Sen. Chris Coons, D-Delaware, and a bipartisan group of 15 other senators unveiled legislation to protect DACA recipients and to strengthen border security.

The senators are part of the Common Sense Coalition, a group of 25 Republican, Democratic and independent senators convened by Sens. Susan Collins, R-Maine, and Joe Manchin, D-West Virginia, who have been meeting nearly every day in Collins’ office to develop a framework to address Deferred Action for Childhood Arrivals and other immigration issues.

The lead sponsors of the legislation are Sens. Mike Rounds, R-South Dakota, and Angus King, I-Maine, and the original cosponsors include Sens. Coons; Collins; Manchin; Lindsey Graham, R-South Carolina; Tim Kaine, D-Virginia; Jeff Flake, R-Arizona; Cory Gardner, R-Colorado; Heidi Heitkamp, D-North Dakota; Lisa Murkowski, R-Alaska; Jeanne Shaheen, D-New Hampshire; Lamar Alexander, R-Tennessee; Amy Klobuchar, D-Minnesota; Johnny Isakson, R-Georgia; and Mark Warner, D-Virginia.

“This bipartisan legislation represents our best opportunity to make long overdue changes to our immigration laws that will allow 1.8 million Dreamers to live without fear of deportation, make robust investments in border security and ensure that family reunification remains one of the core values of our immigration system,” said Coons. “This process has not been easy, and this bill is not perfect, but Delawareans sent me to the Senate to not only fight for our values, but to also work across the aisle to get things done. While this isn't the bill I would have drafted, I believe this is a good, honest compromise, and I will support it on the Senate floor tomorrow.”

The proposal includes a legal status and path to citizenship for young people brought to the U.S. as children. The amendment provides legal status and a path to citizenship to individuals who were brought to the U.S. as children. To obtain this status, these individuals must:

— Have arrived in this country by June 15, 2007, in most cases.

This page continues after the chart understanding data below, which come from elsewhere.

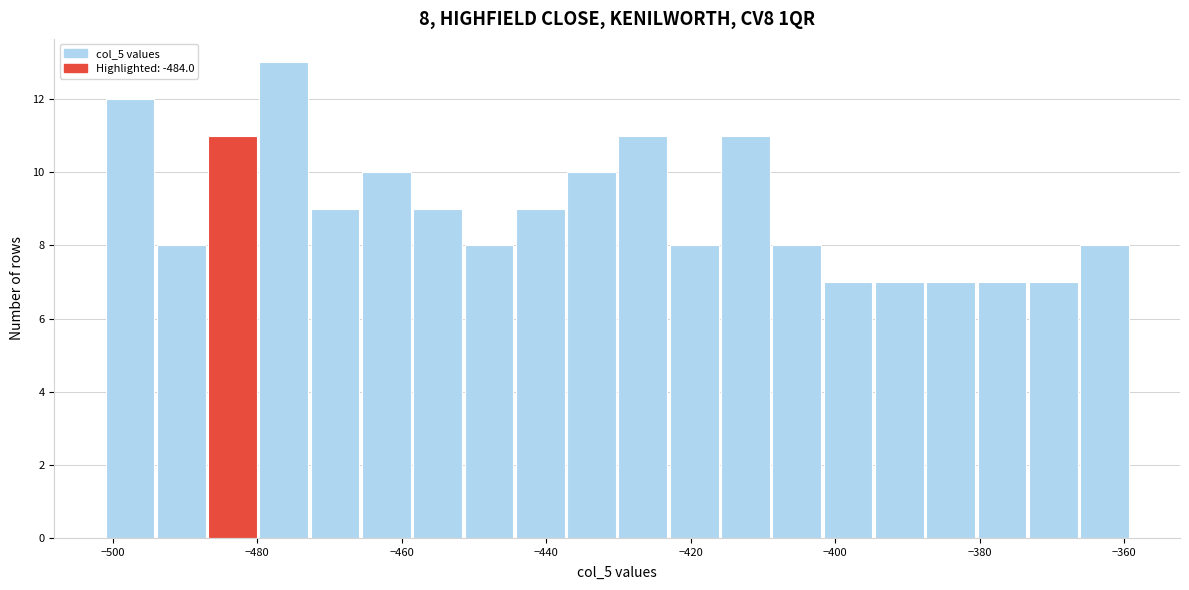

Around what value on the x-axis is the tallest bar? Give the approximate position of its centre, as read against the axis.

-476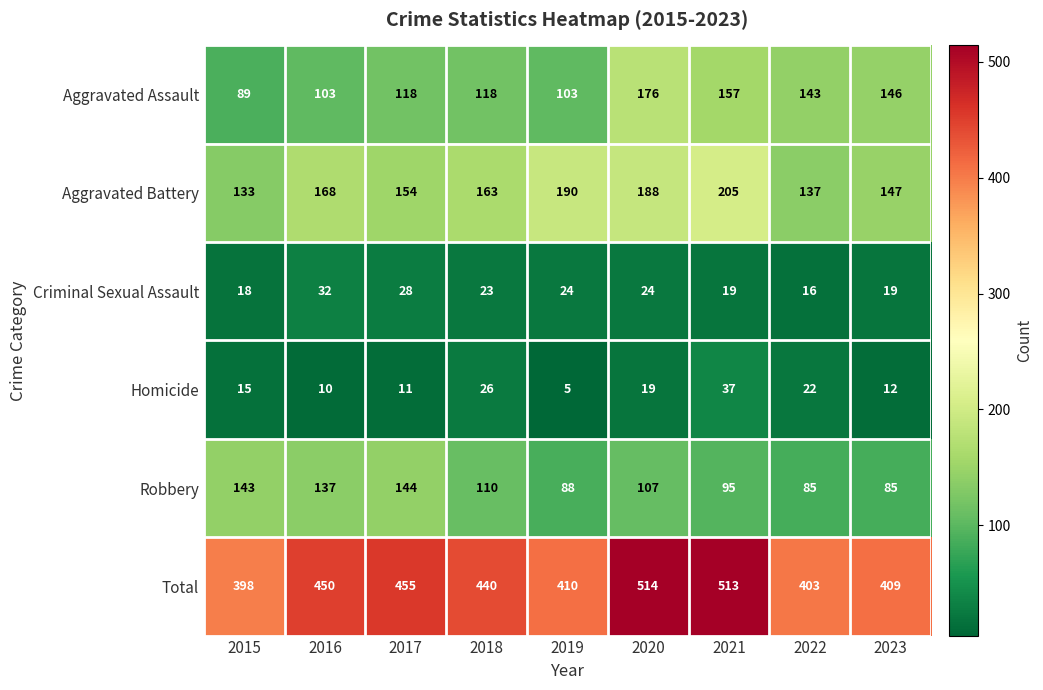

Where is Robbery nearest to the value 114?

2018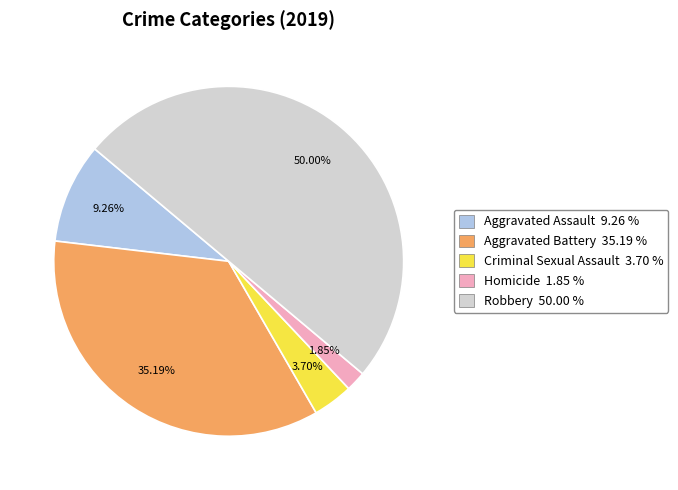

Count the number of slices in the pie.

5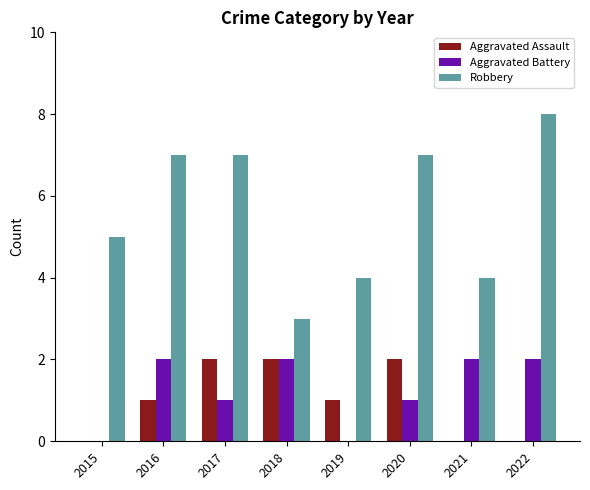

Are the bars grouped side by side (vs. stacked)?

Yes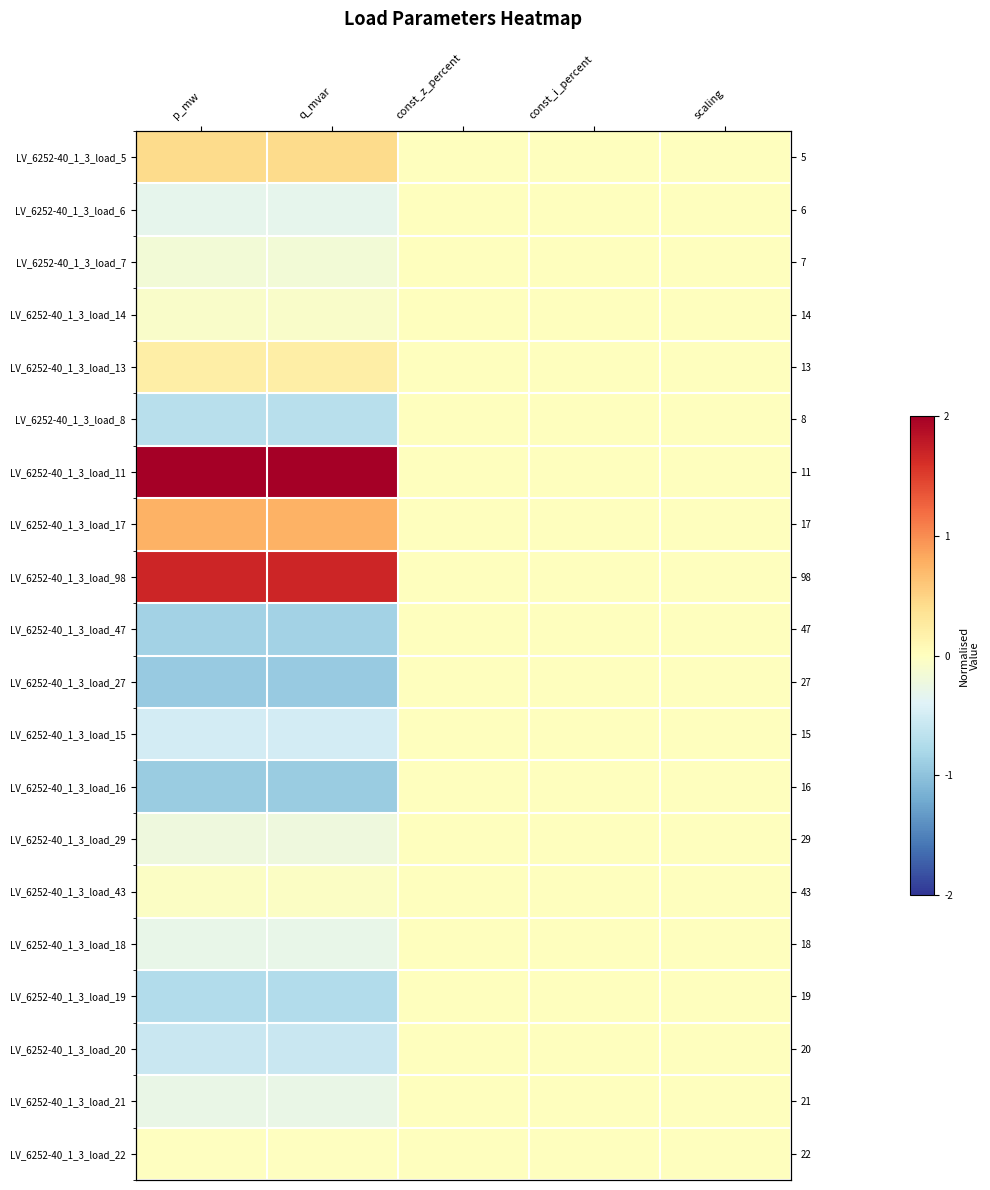

Is the value of LV_6252-40_1_3_load_17 at const_z_percent greater than the value of LV_6252-40_1_3_load_27 at p_mw?

Yes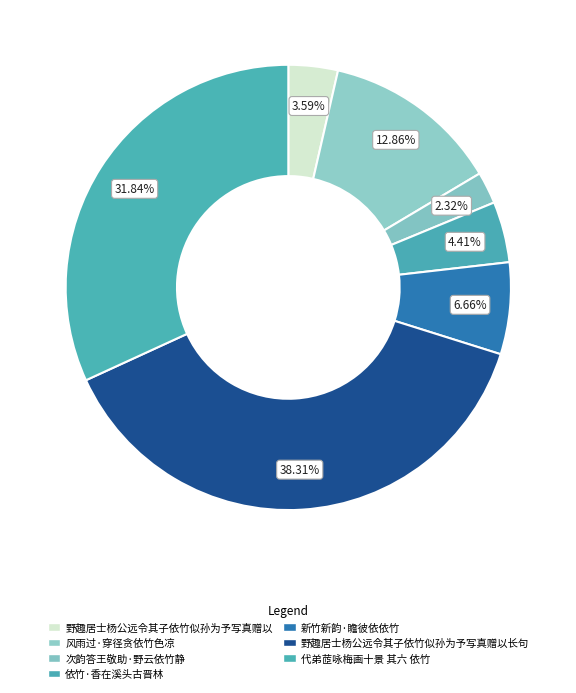

Rank the categories by value from lowest to highest.

次韵答王敬助·野云依竹静, 野趣居士杨公远令其子依竹似孙为予写真赠以, 依竹·香在溪头古晋林, 新竹新韵·瞻彼依依竹, 风雨过·穿径贪依竹色凉, 代弟茝咏梅画十景 其六 依竹, 野趣居士杨公远令其子依竹似孙为予写真赠以长句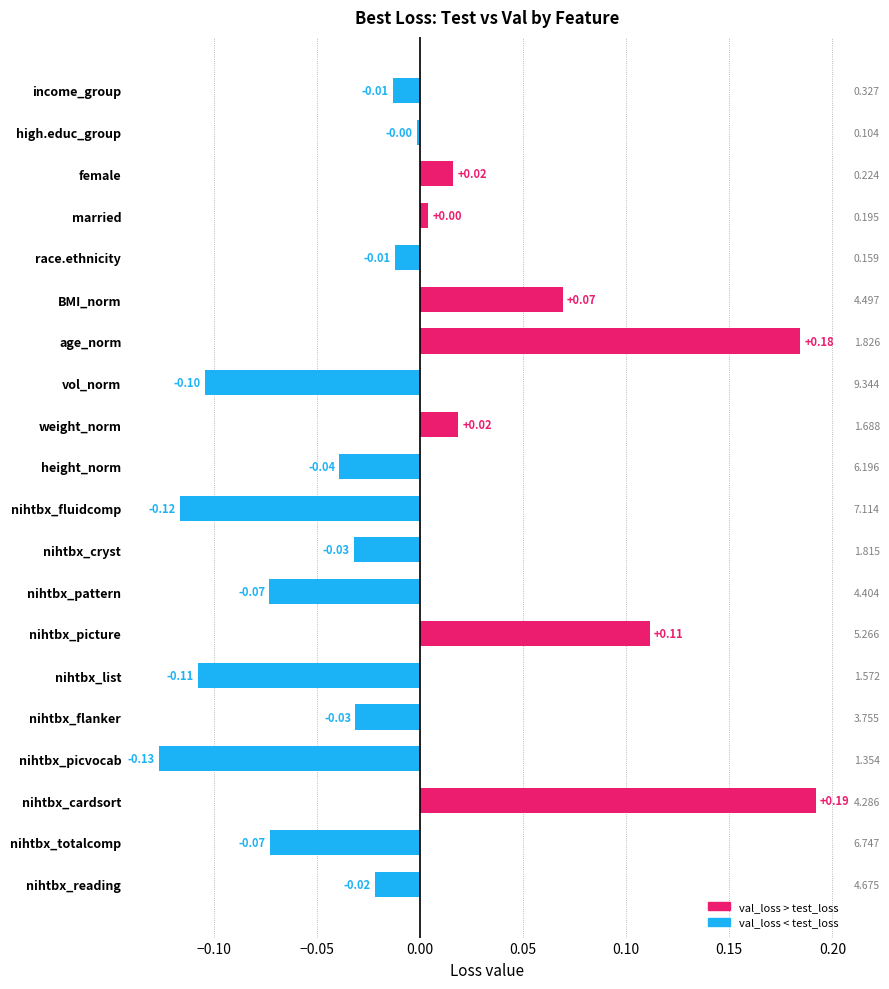

How many bars are there in total?

20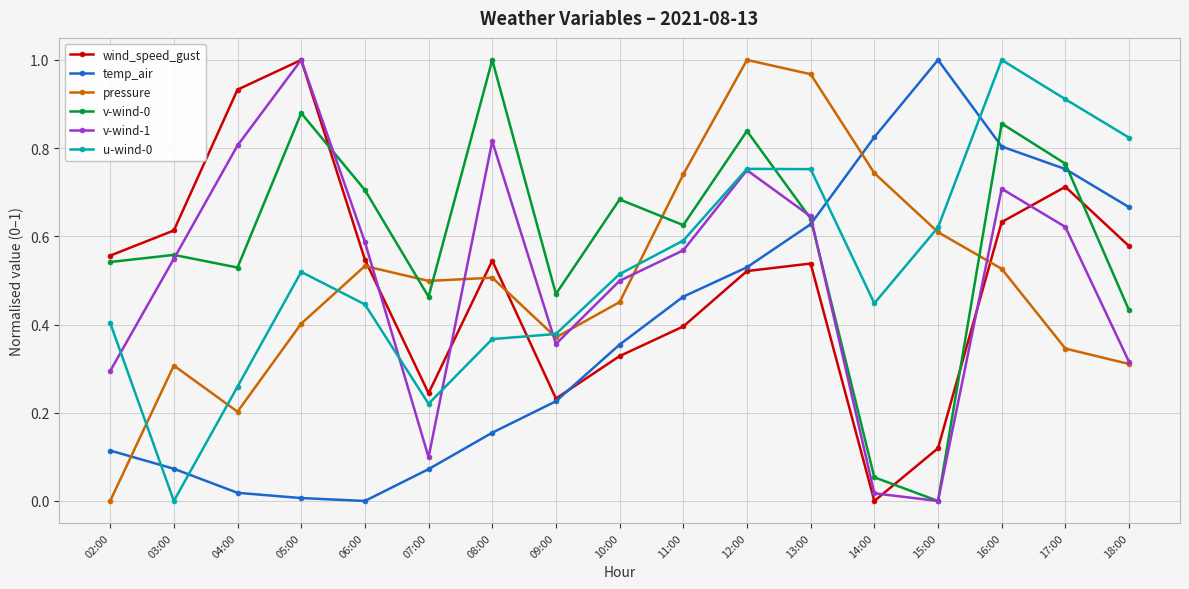

Is it true that u-wind-0 equals 0.5 at 05:00?

True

— Have been continuously present in the U.S. since June 15, 2012, the date of the Deferred Action for Childhood Arrivals Executive Order.

— Have been younger than 18 when they entered the U.S., and younger than age 38 on June 15, 2012.

— Meet educational requirements or be serving in the U.S. Armed Forces, or have been honorably discharged from military service.

— Pay any federal tax liability incurred while working legally in the U.S.

— Pass background checks, medical exams and register for the Selective Service, if applicable.

Individuals do not qualify if they are convicted of a felony, a significant misdemeanor or three or more misdemeanors.

Individuals who are registered under the DACA program automatically qualify unless they have engaged in conduct would make them ineligible. DACA registrants may apply for permanent legal residency after seven years and for citizenship after 10 years. Others who are eligible could apply after 12 years.

The amendment also includes language prohibiting parents from using their children’s newly granted citizenship to apply for citizenship themselves.

Also, the amendment authorizes and appropriates $25 billion in funding for northern and southern border security during the next 10 years. The bill requires DHS to provide detailed reports to Congress on its security plan, including physical barriers, fencing, tactical infrastructure, technology, personnel and the milestones for implementing this plan.

Funding after the first year is released each year once the Department of Homeland Security secretary certifies that at least 75 percent of the goals for the prior year have been reached. Sixty votes would be required in order to prevent funding for each fiscal year.

The bill also directs the secretary to prioritize enforcement resources against aliens who have been convicted of a felony, a significant misdemeanor, three or more misdemeanors; are a threat to national security or public safety; or are unlawfully present and arrived in the U.S. after June 30, 2018.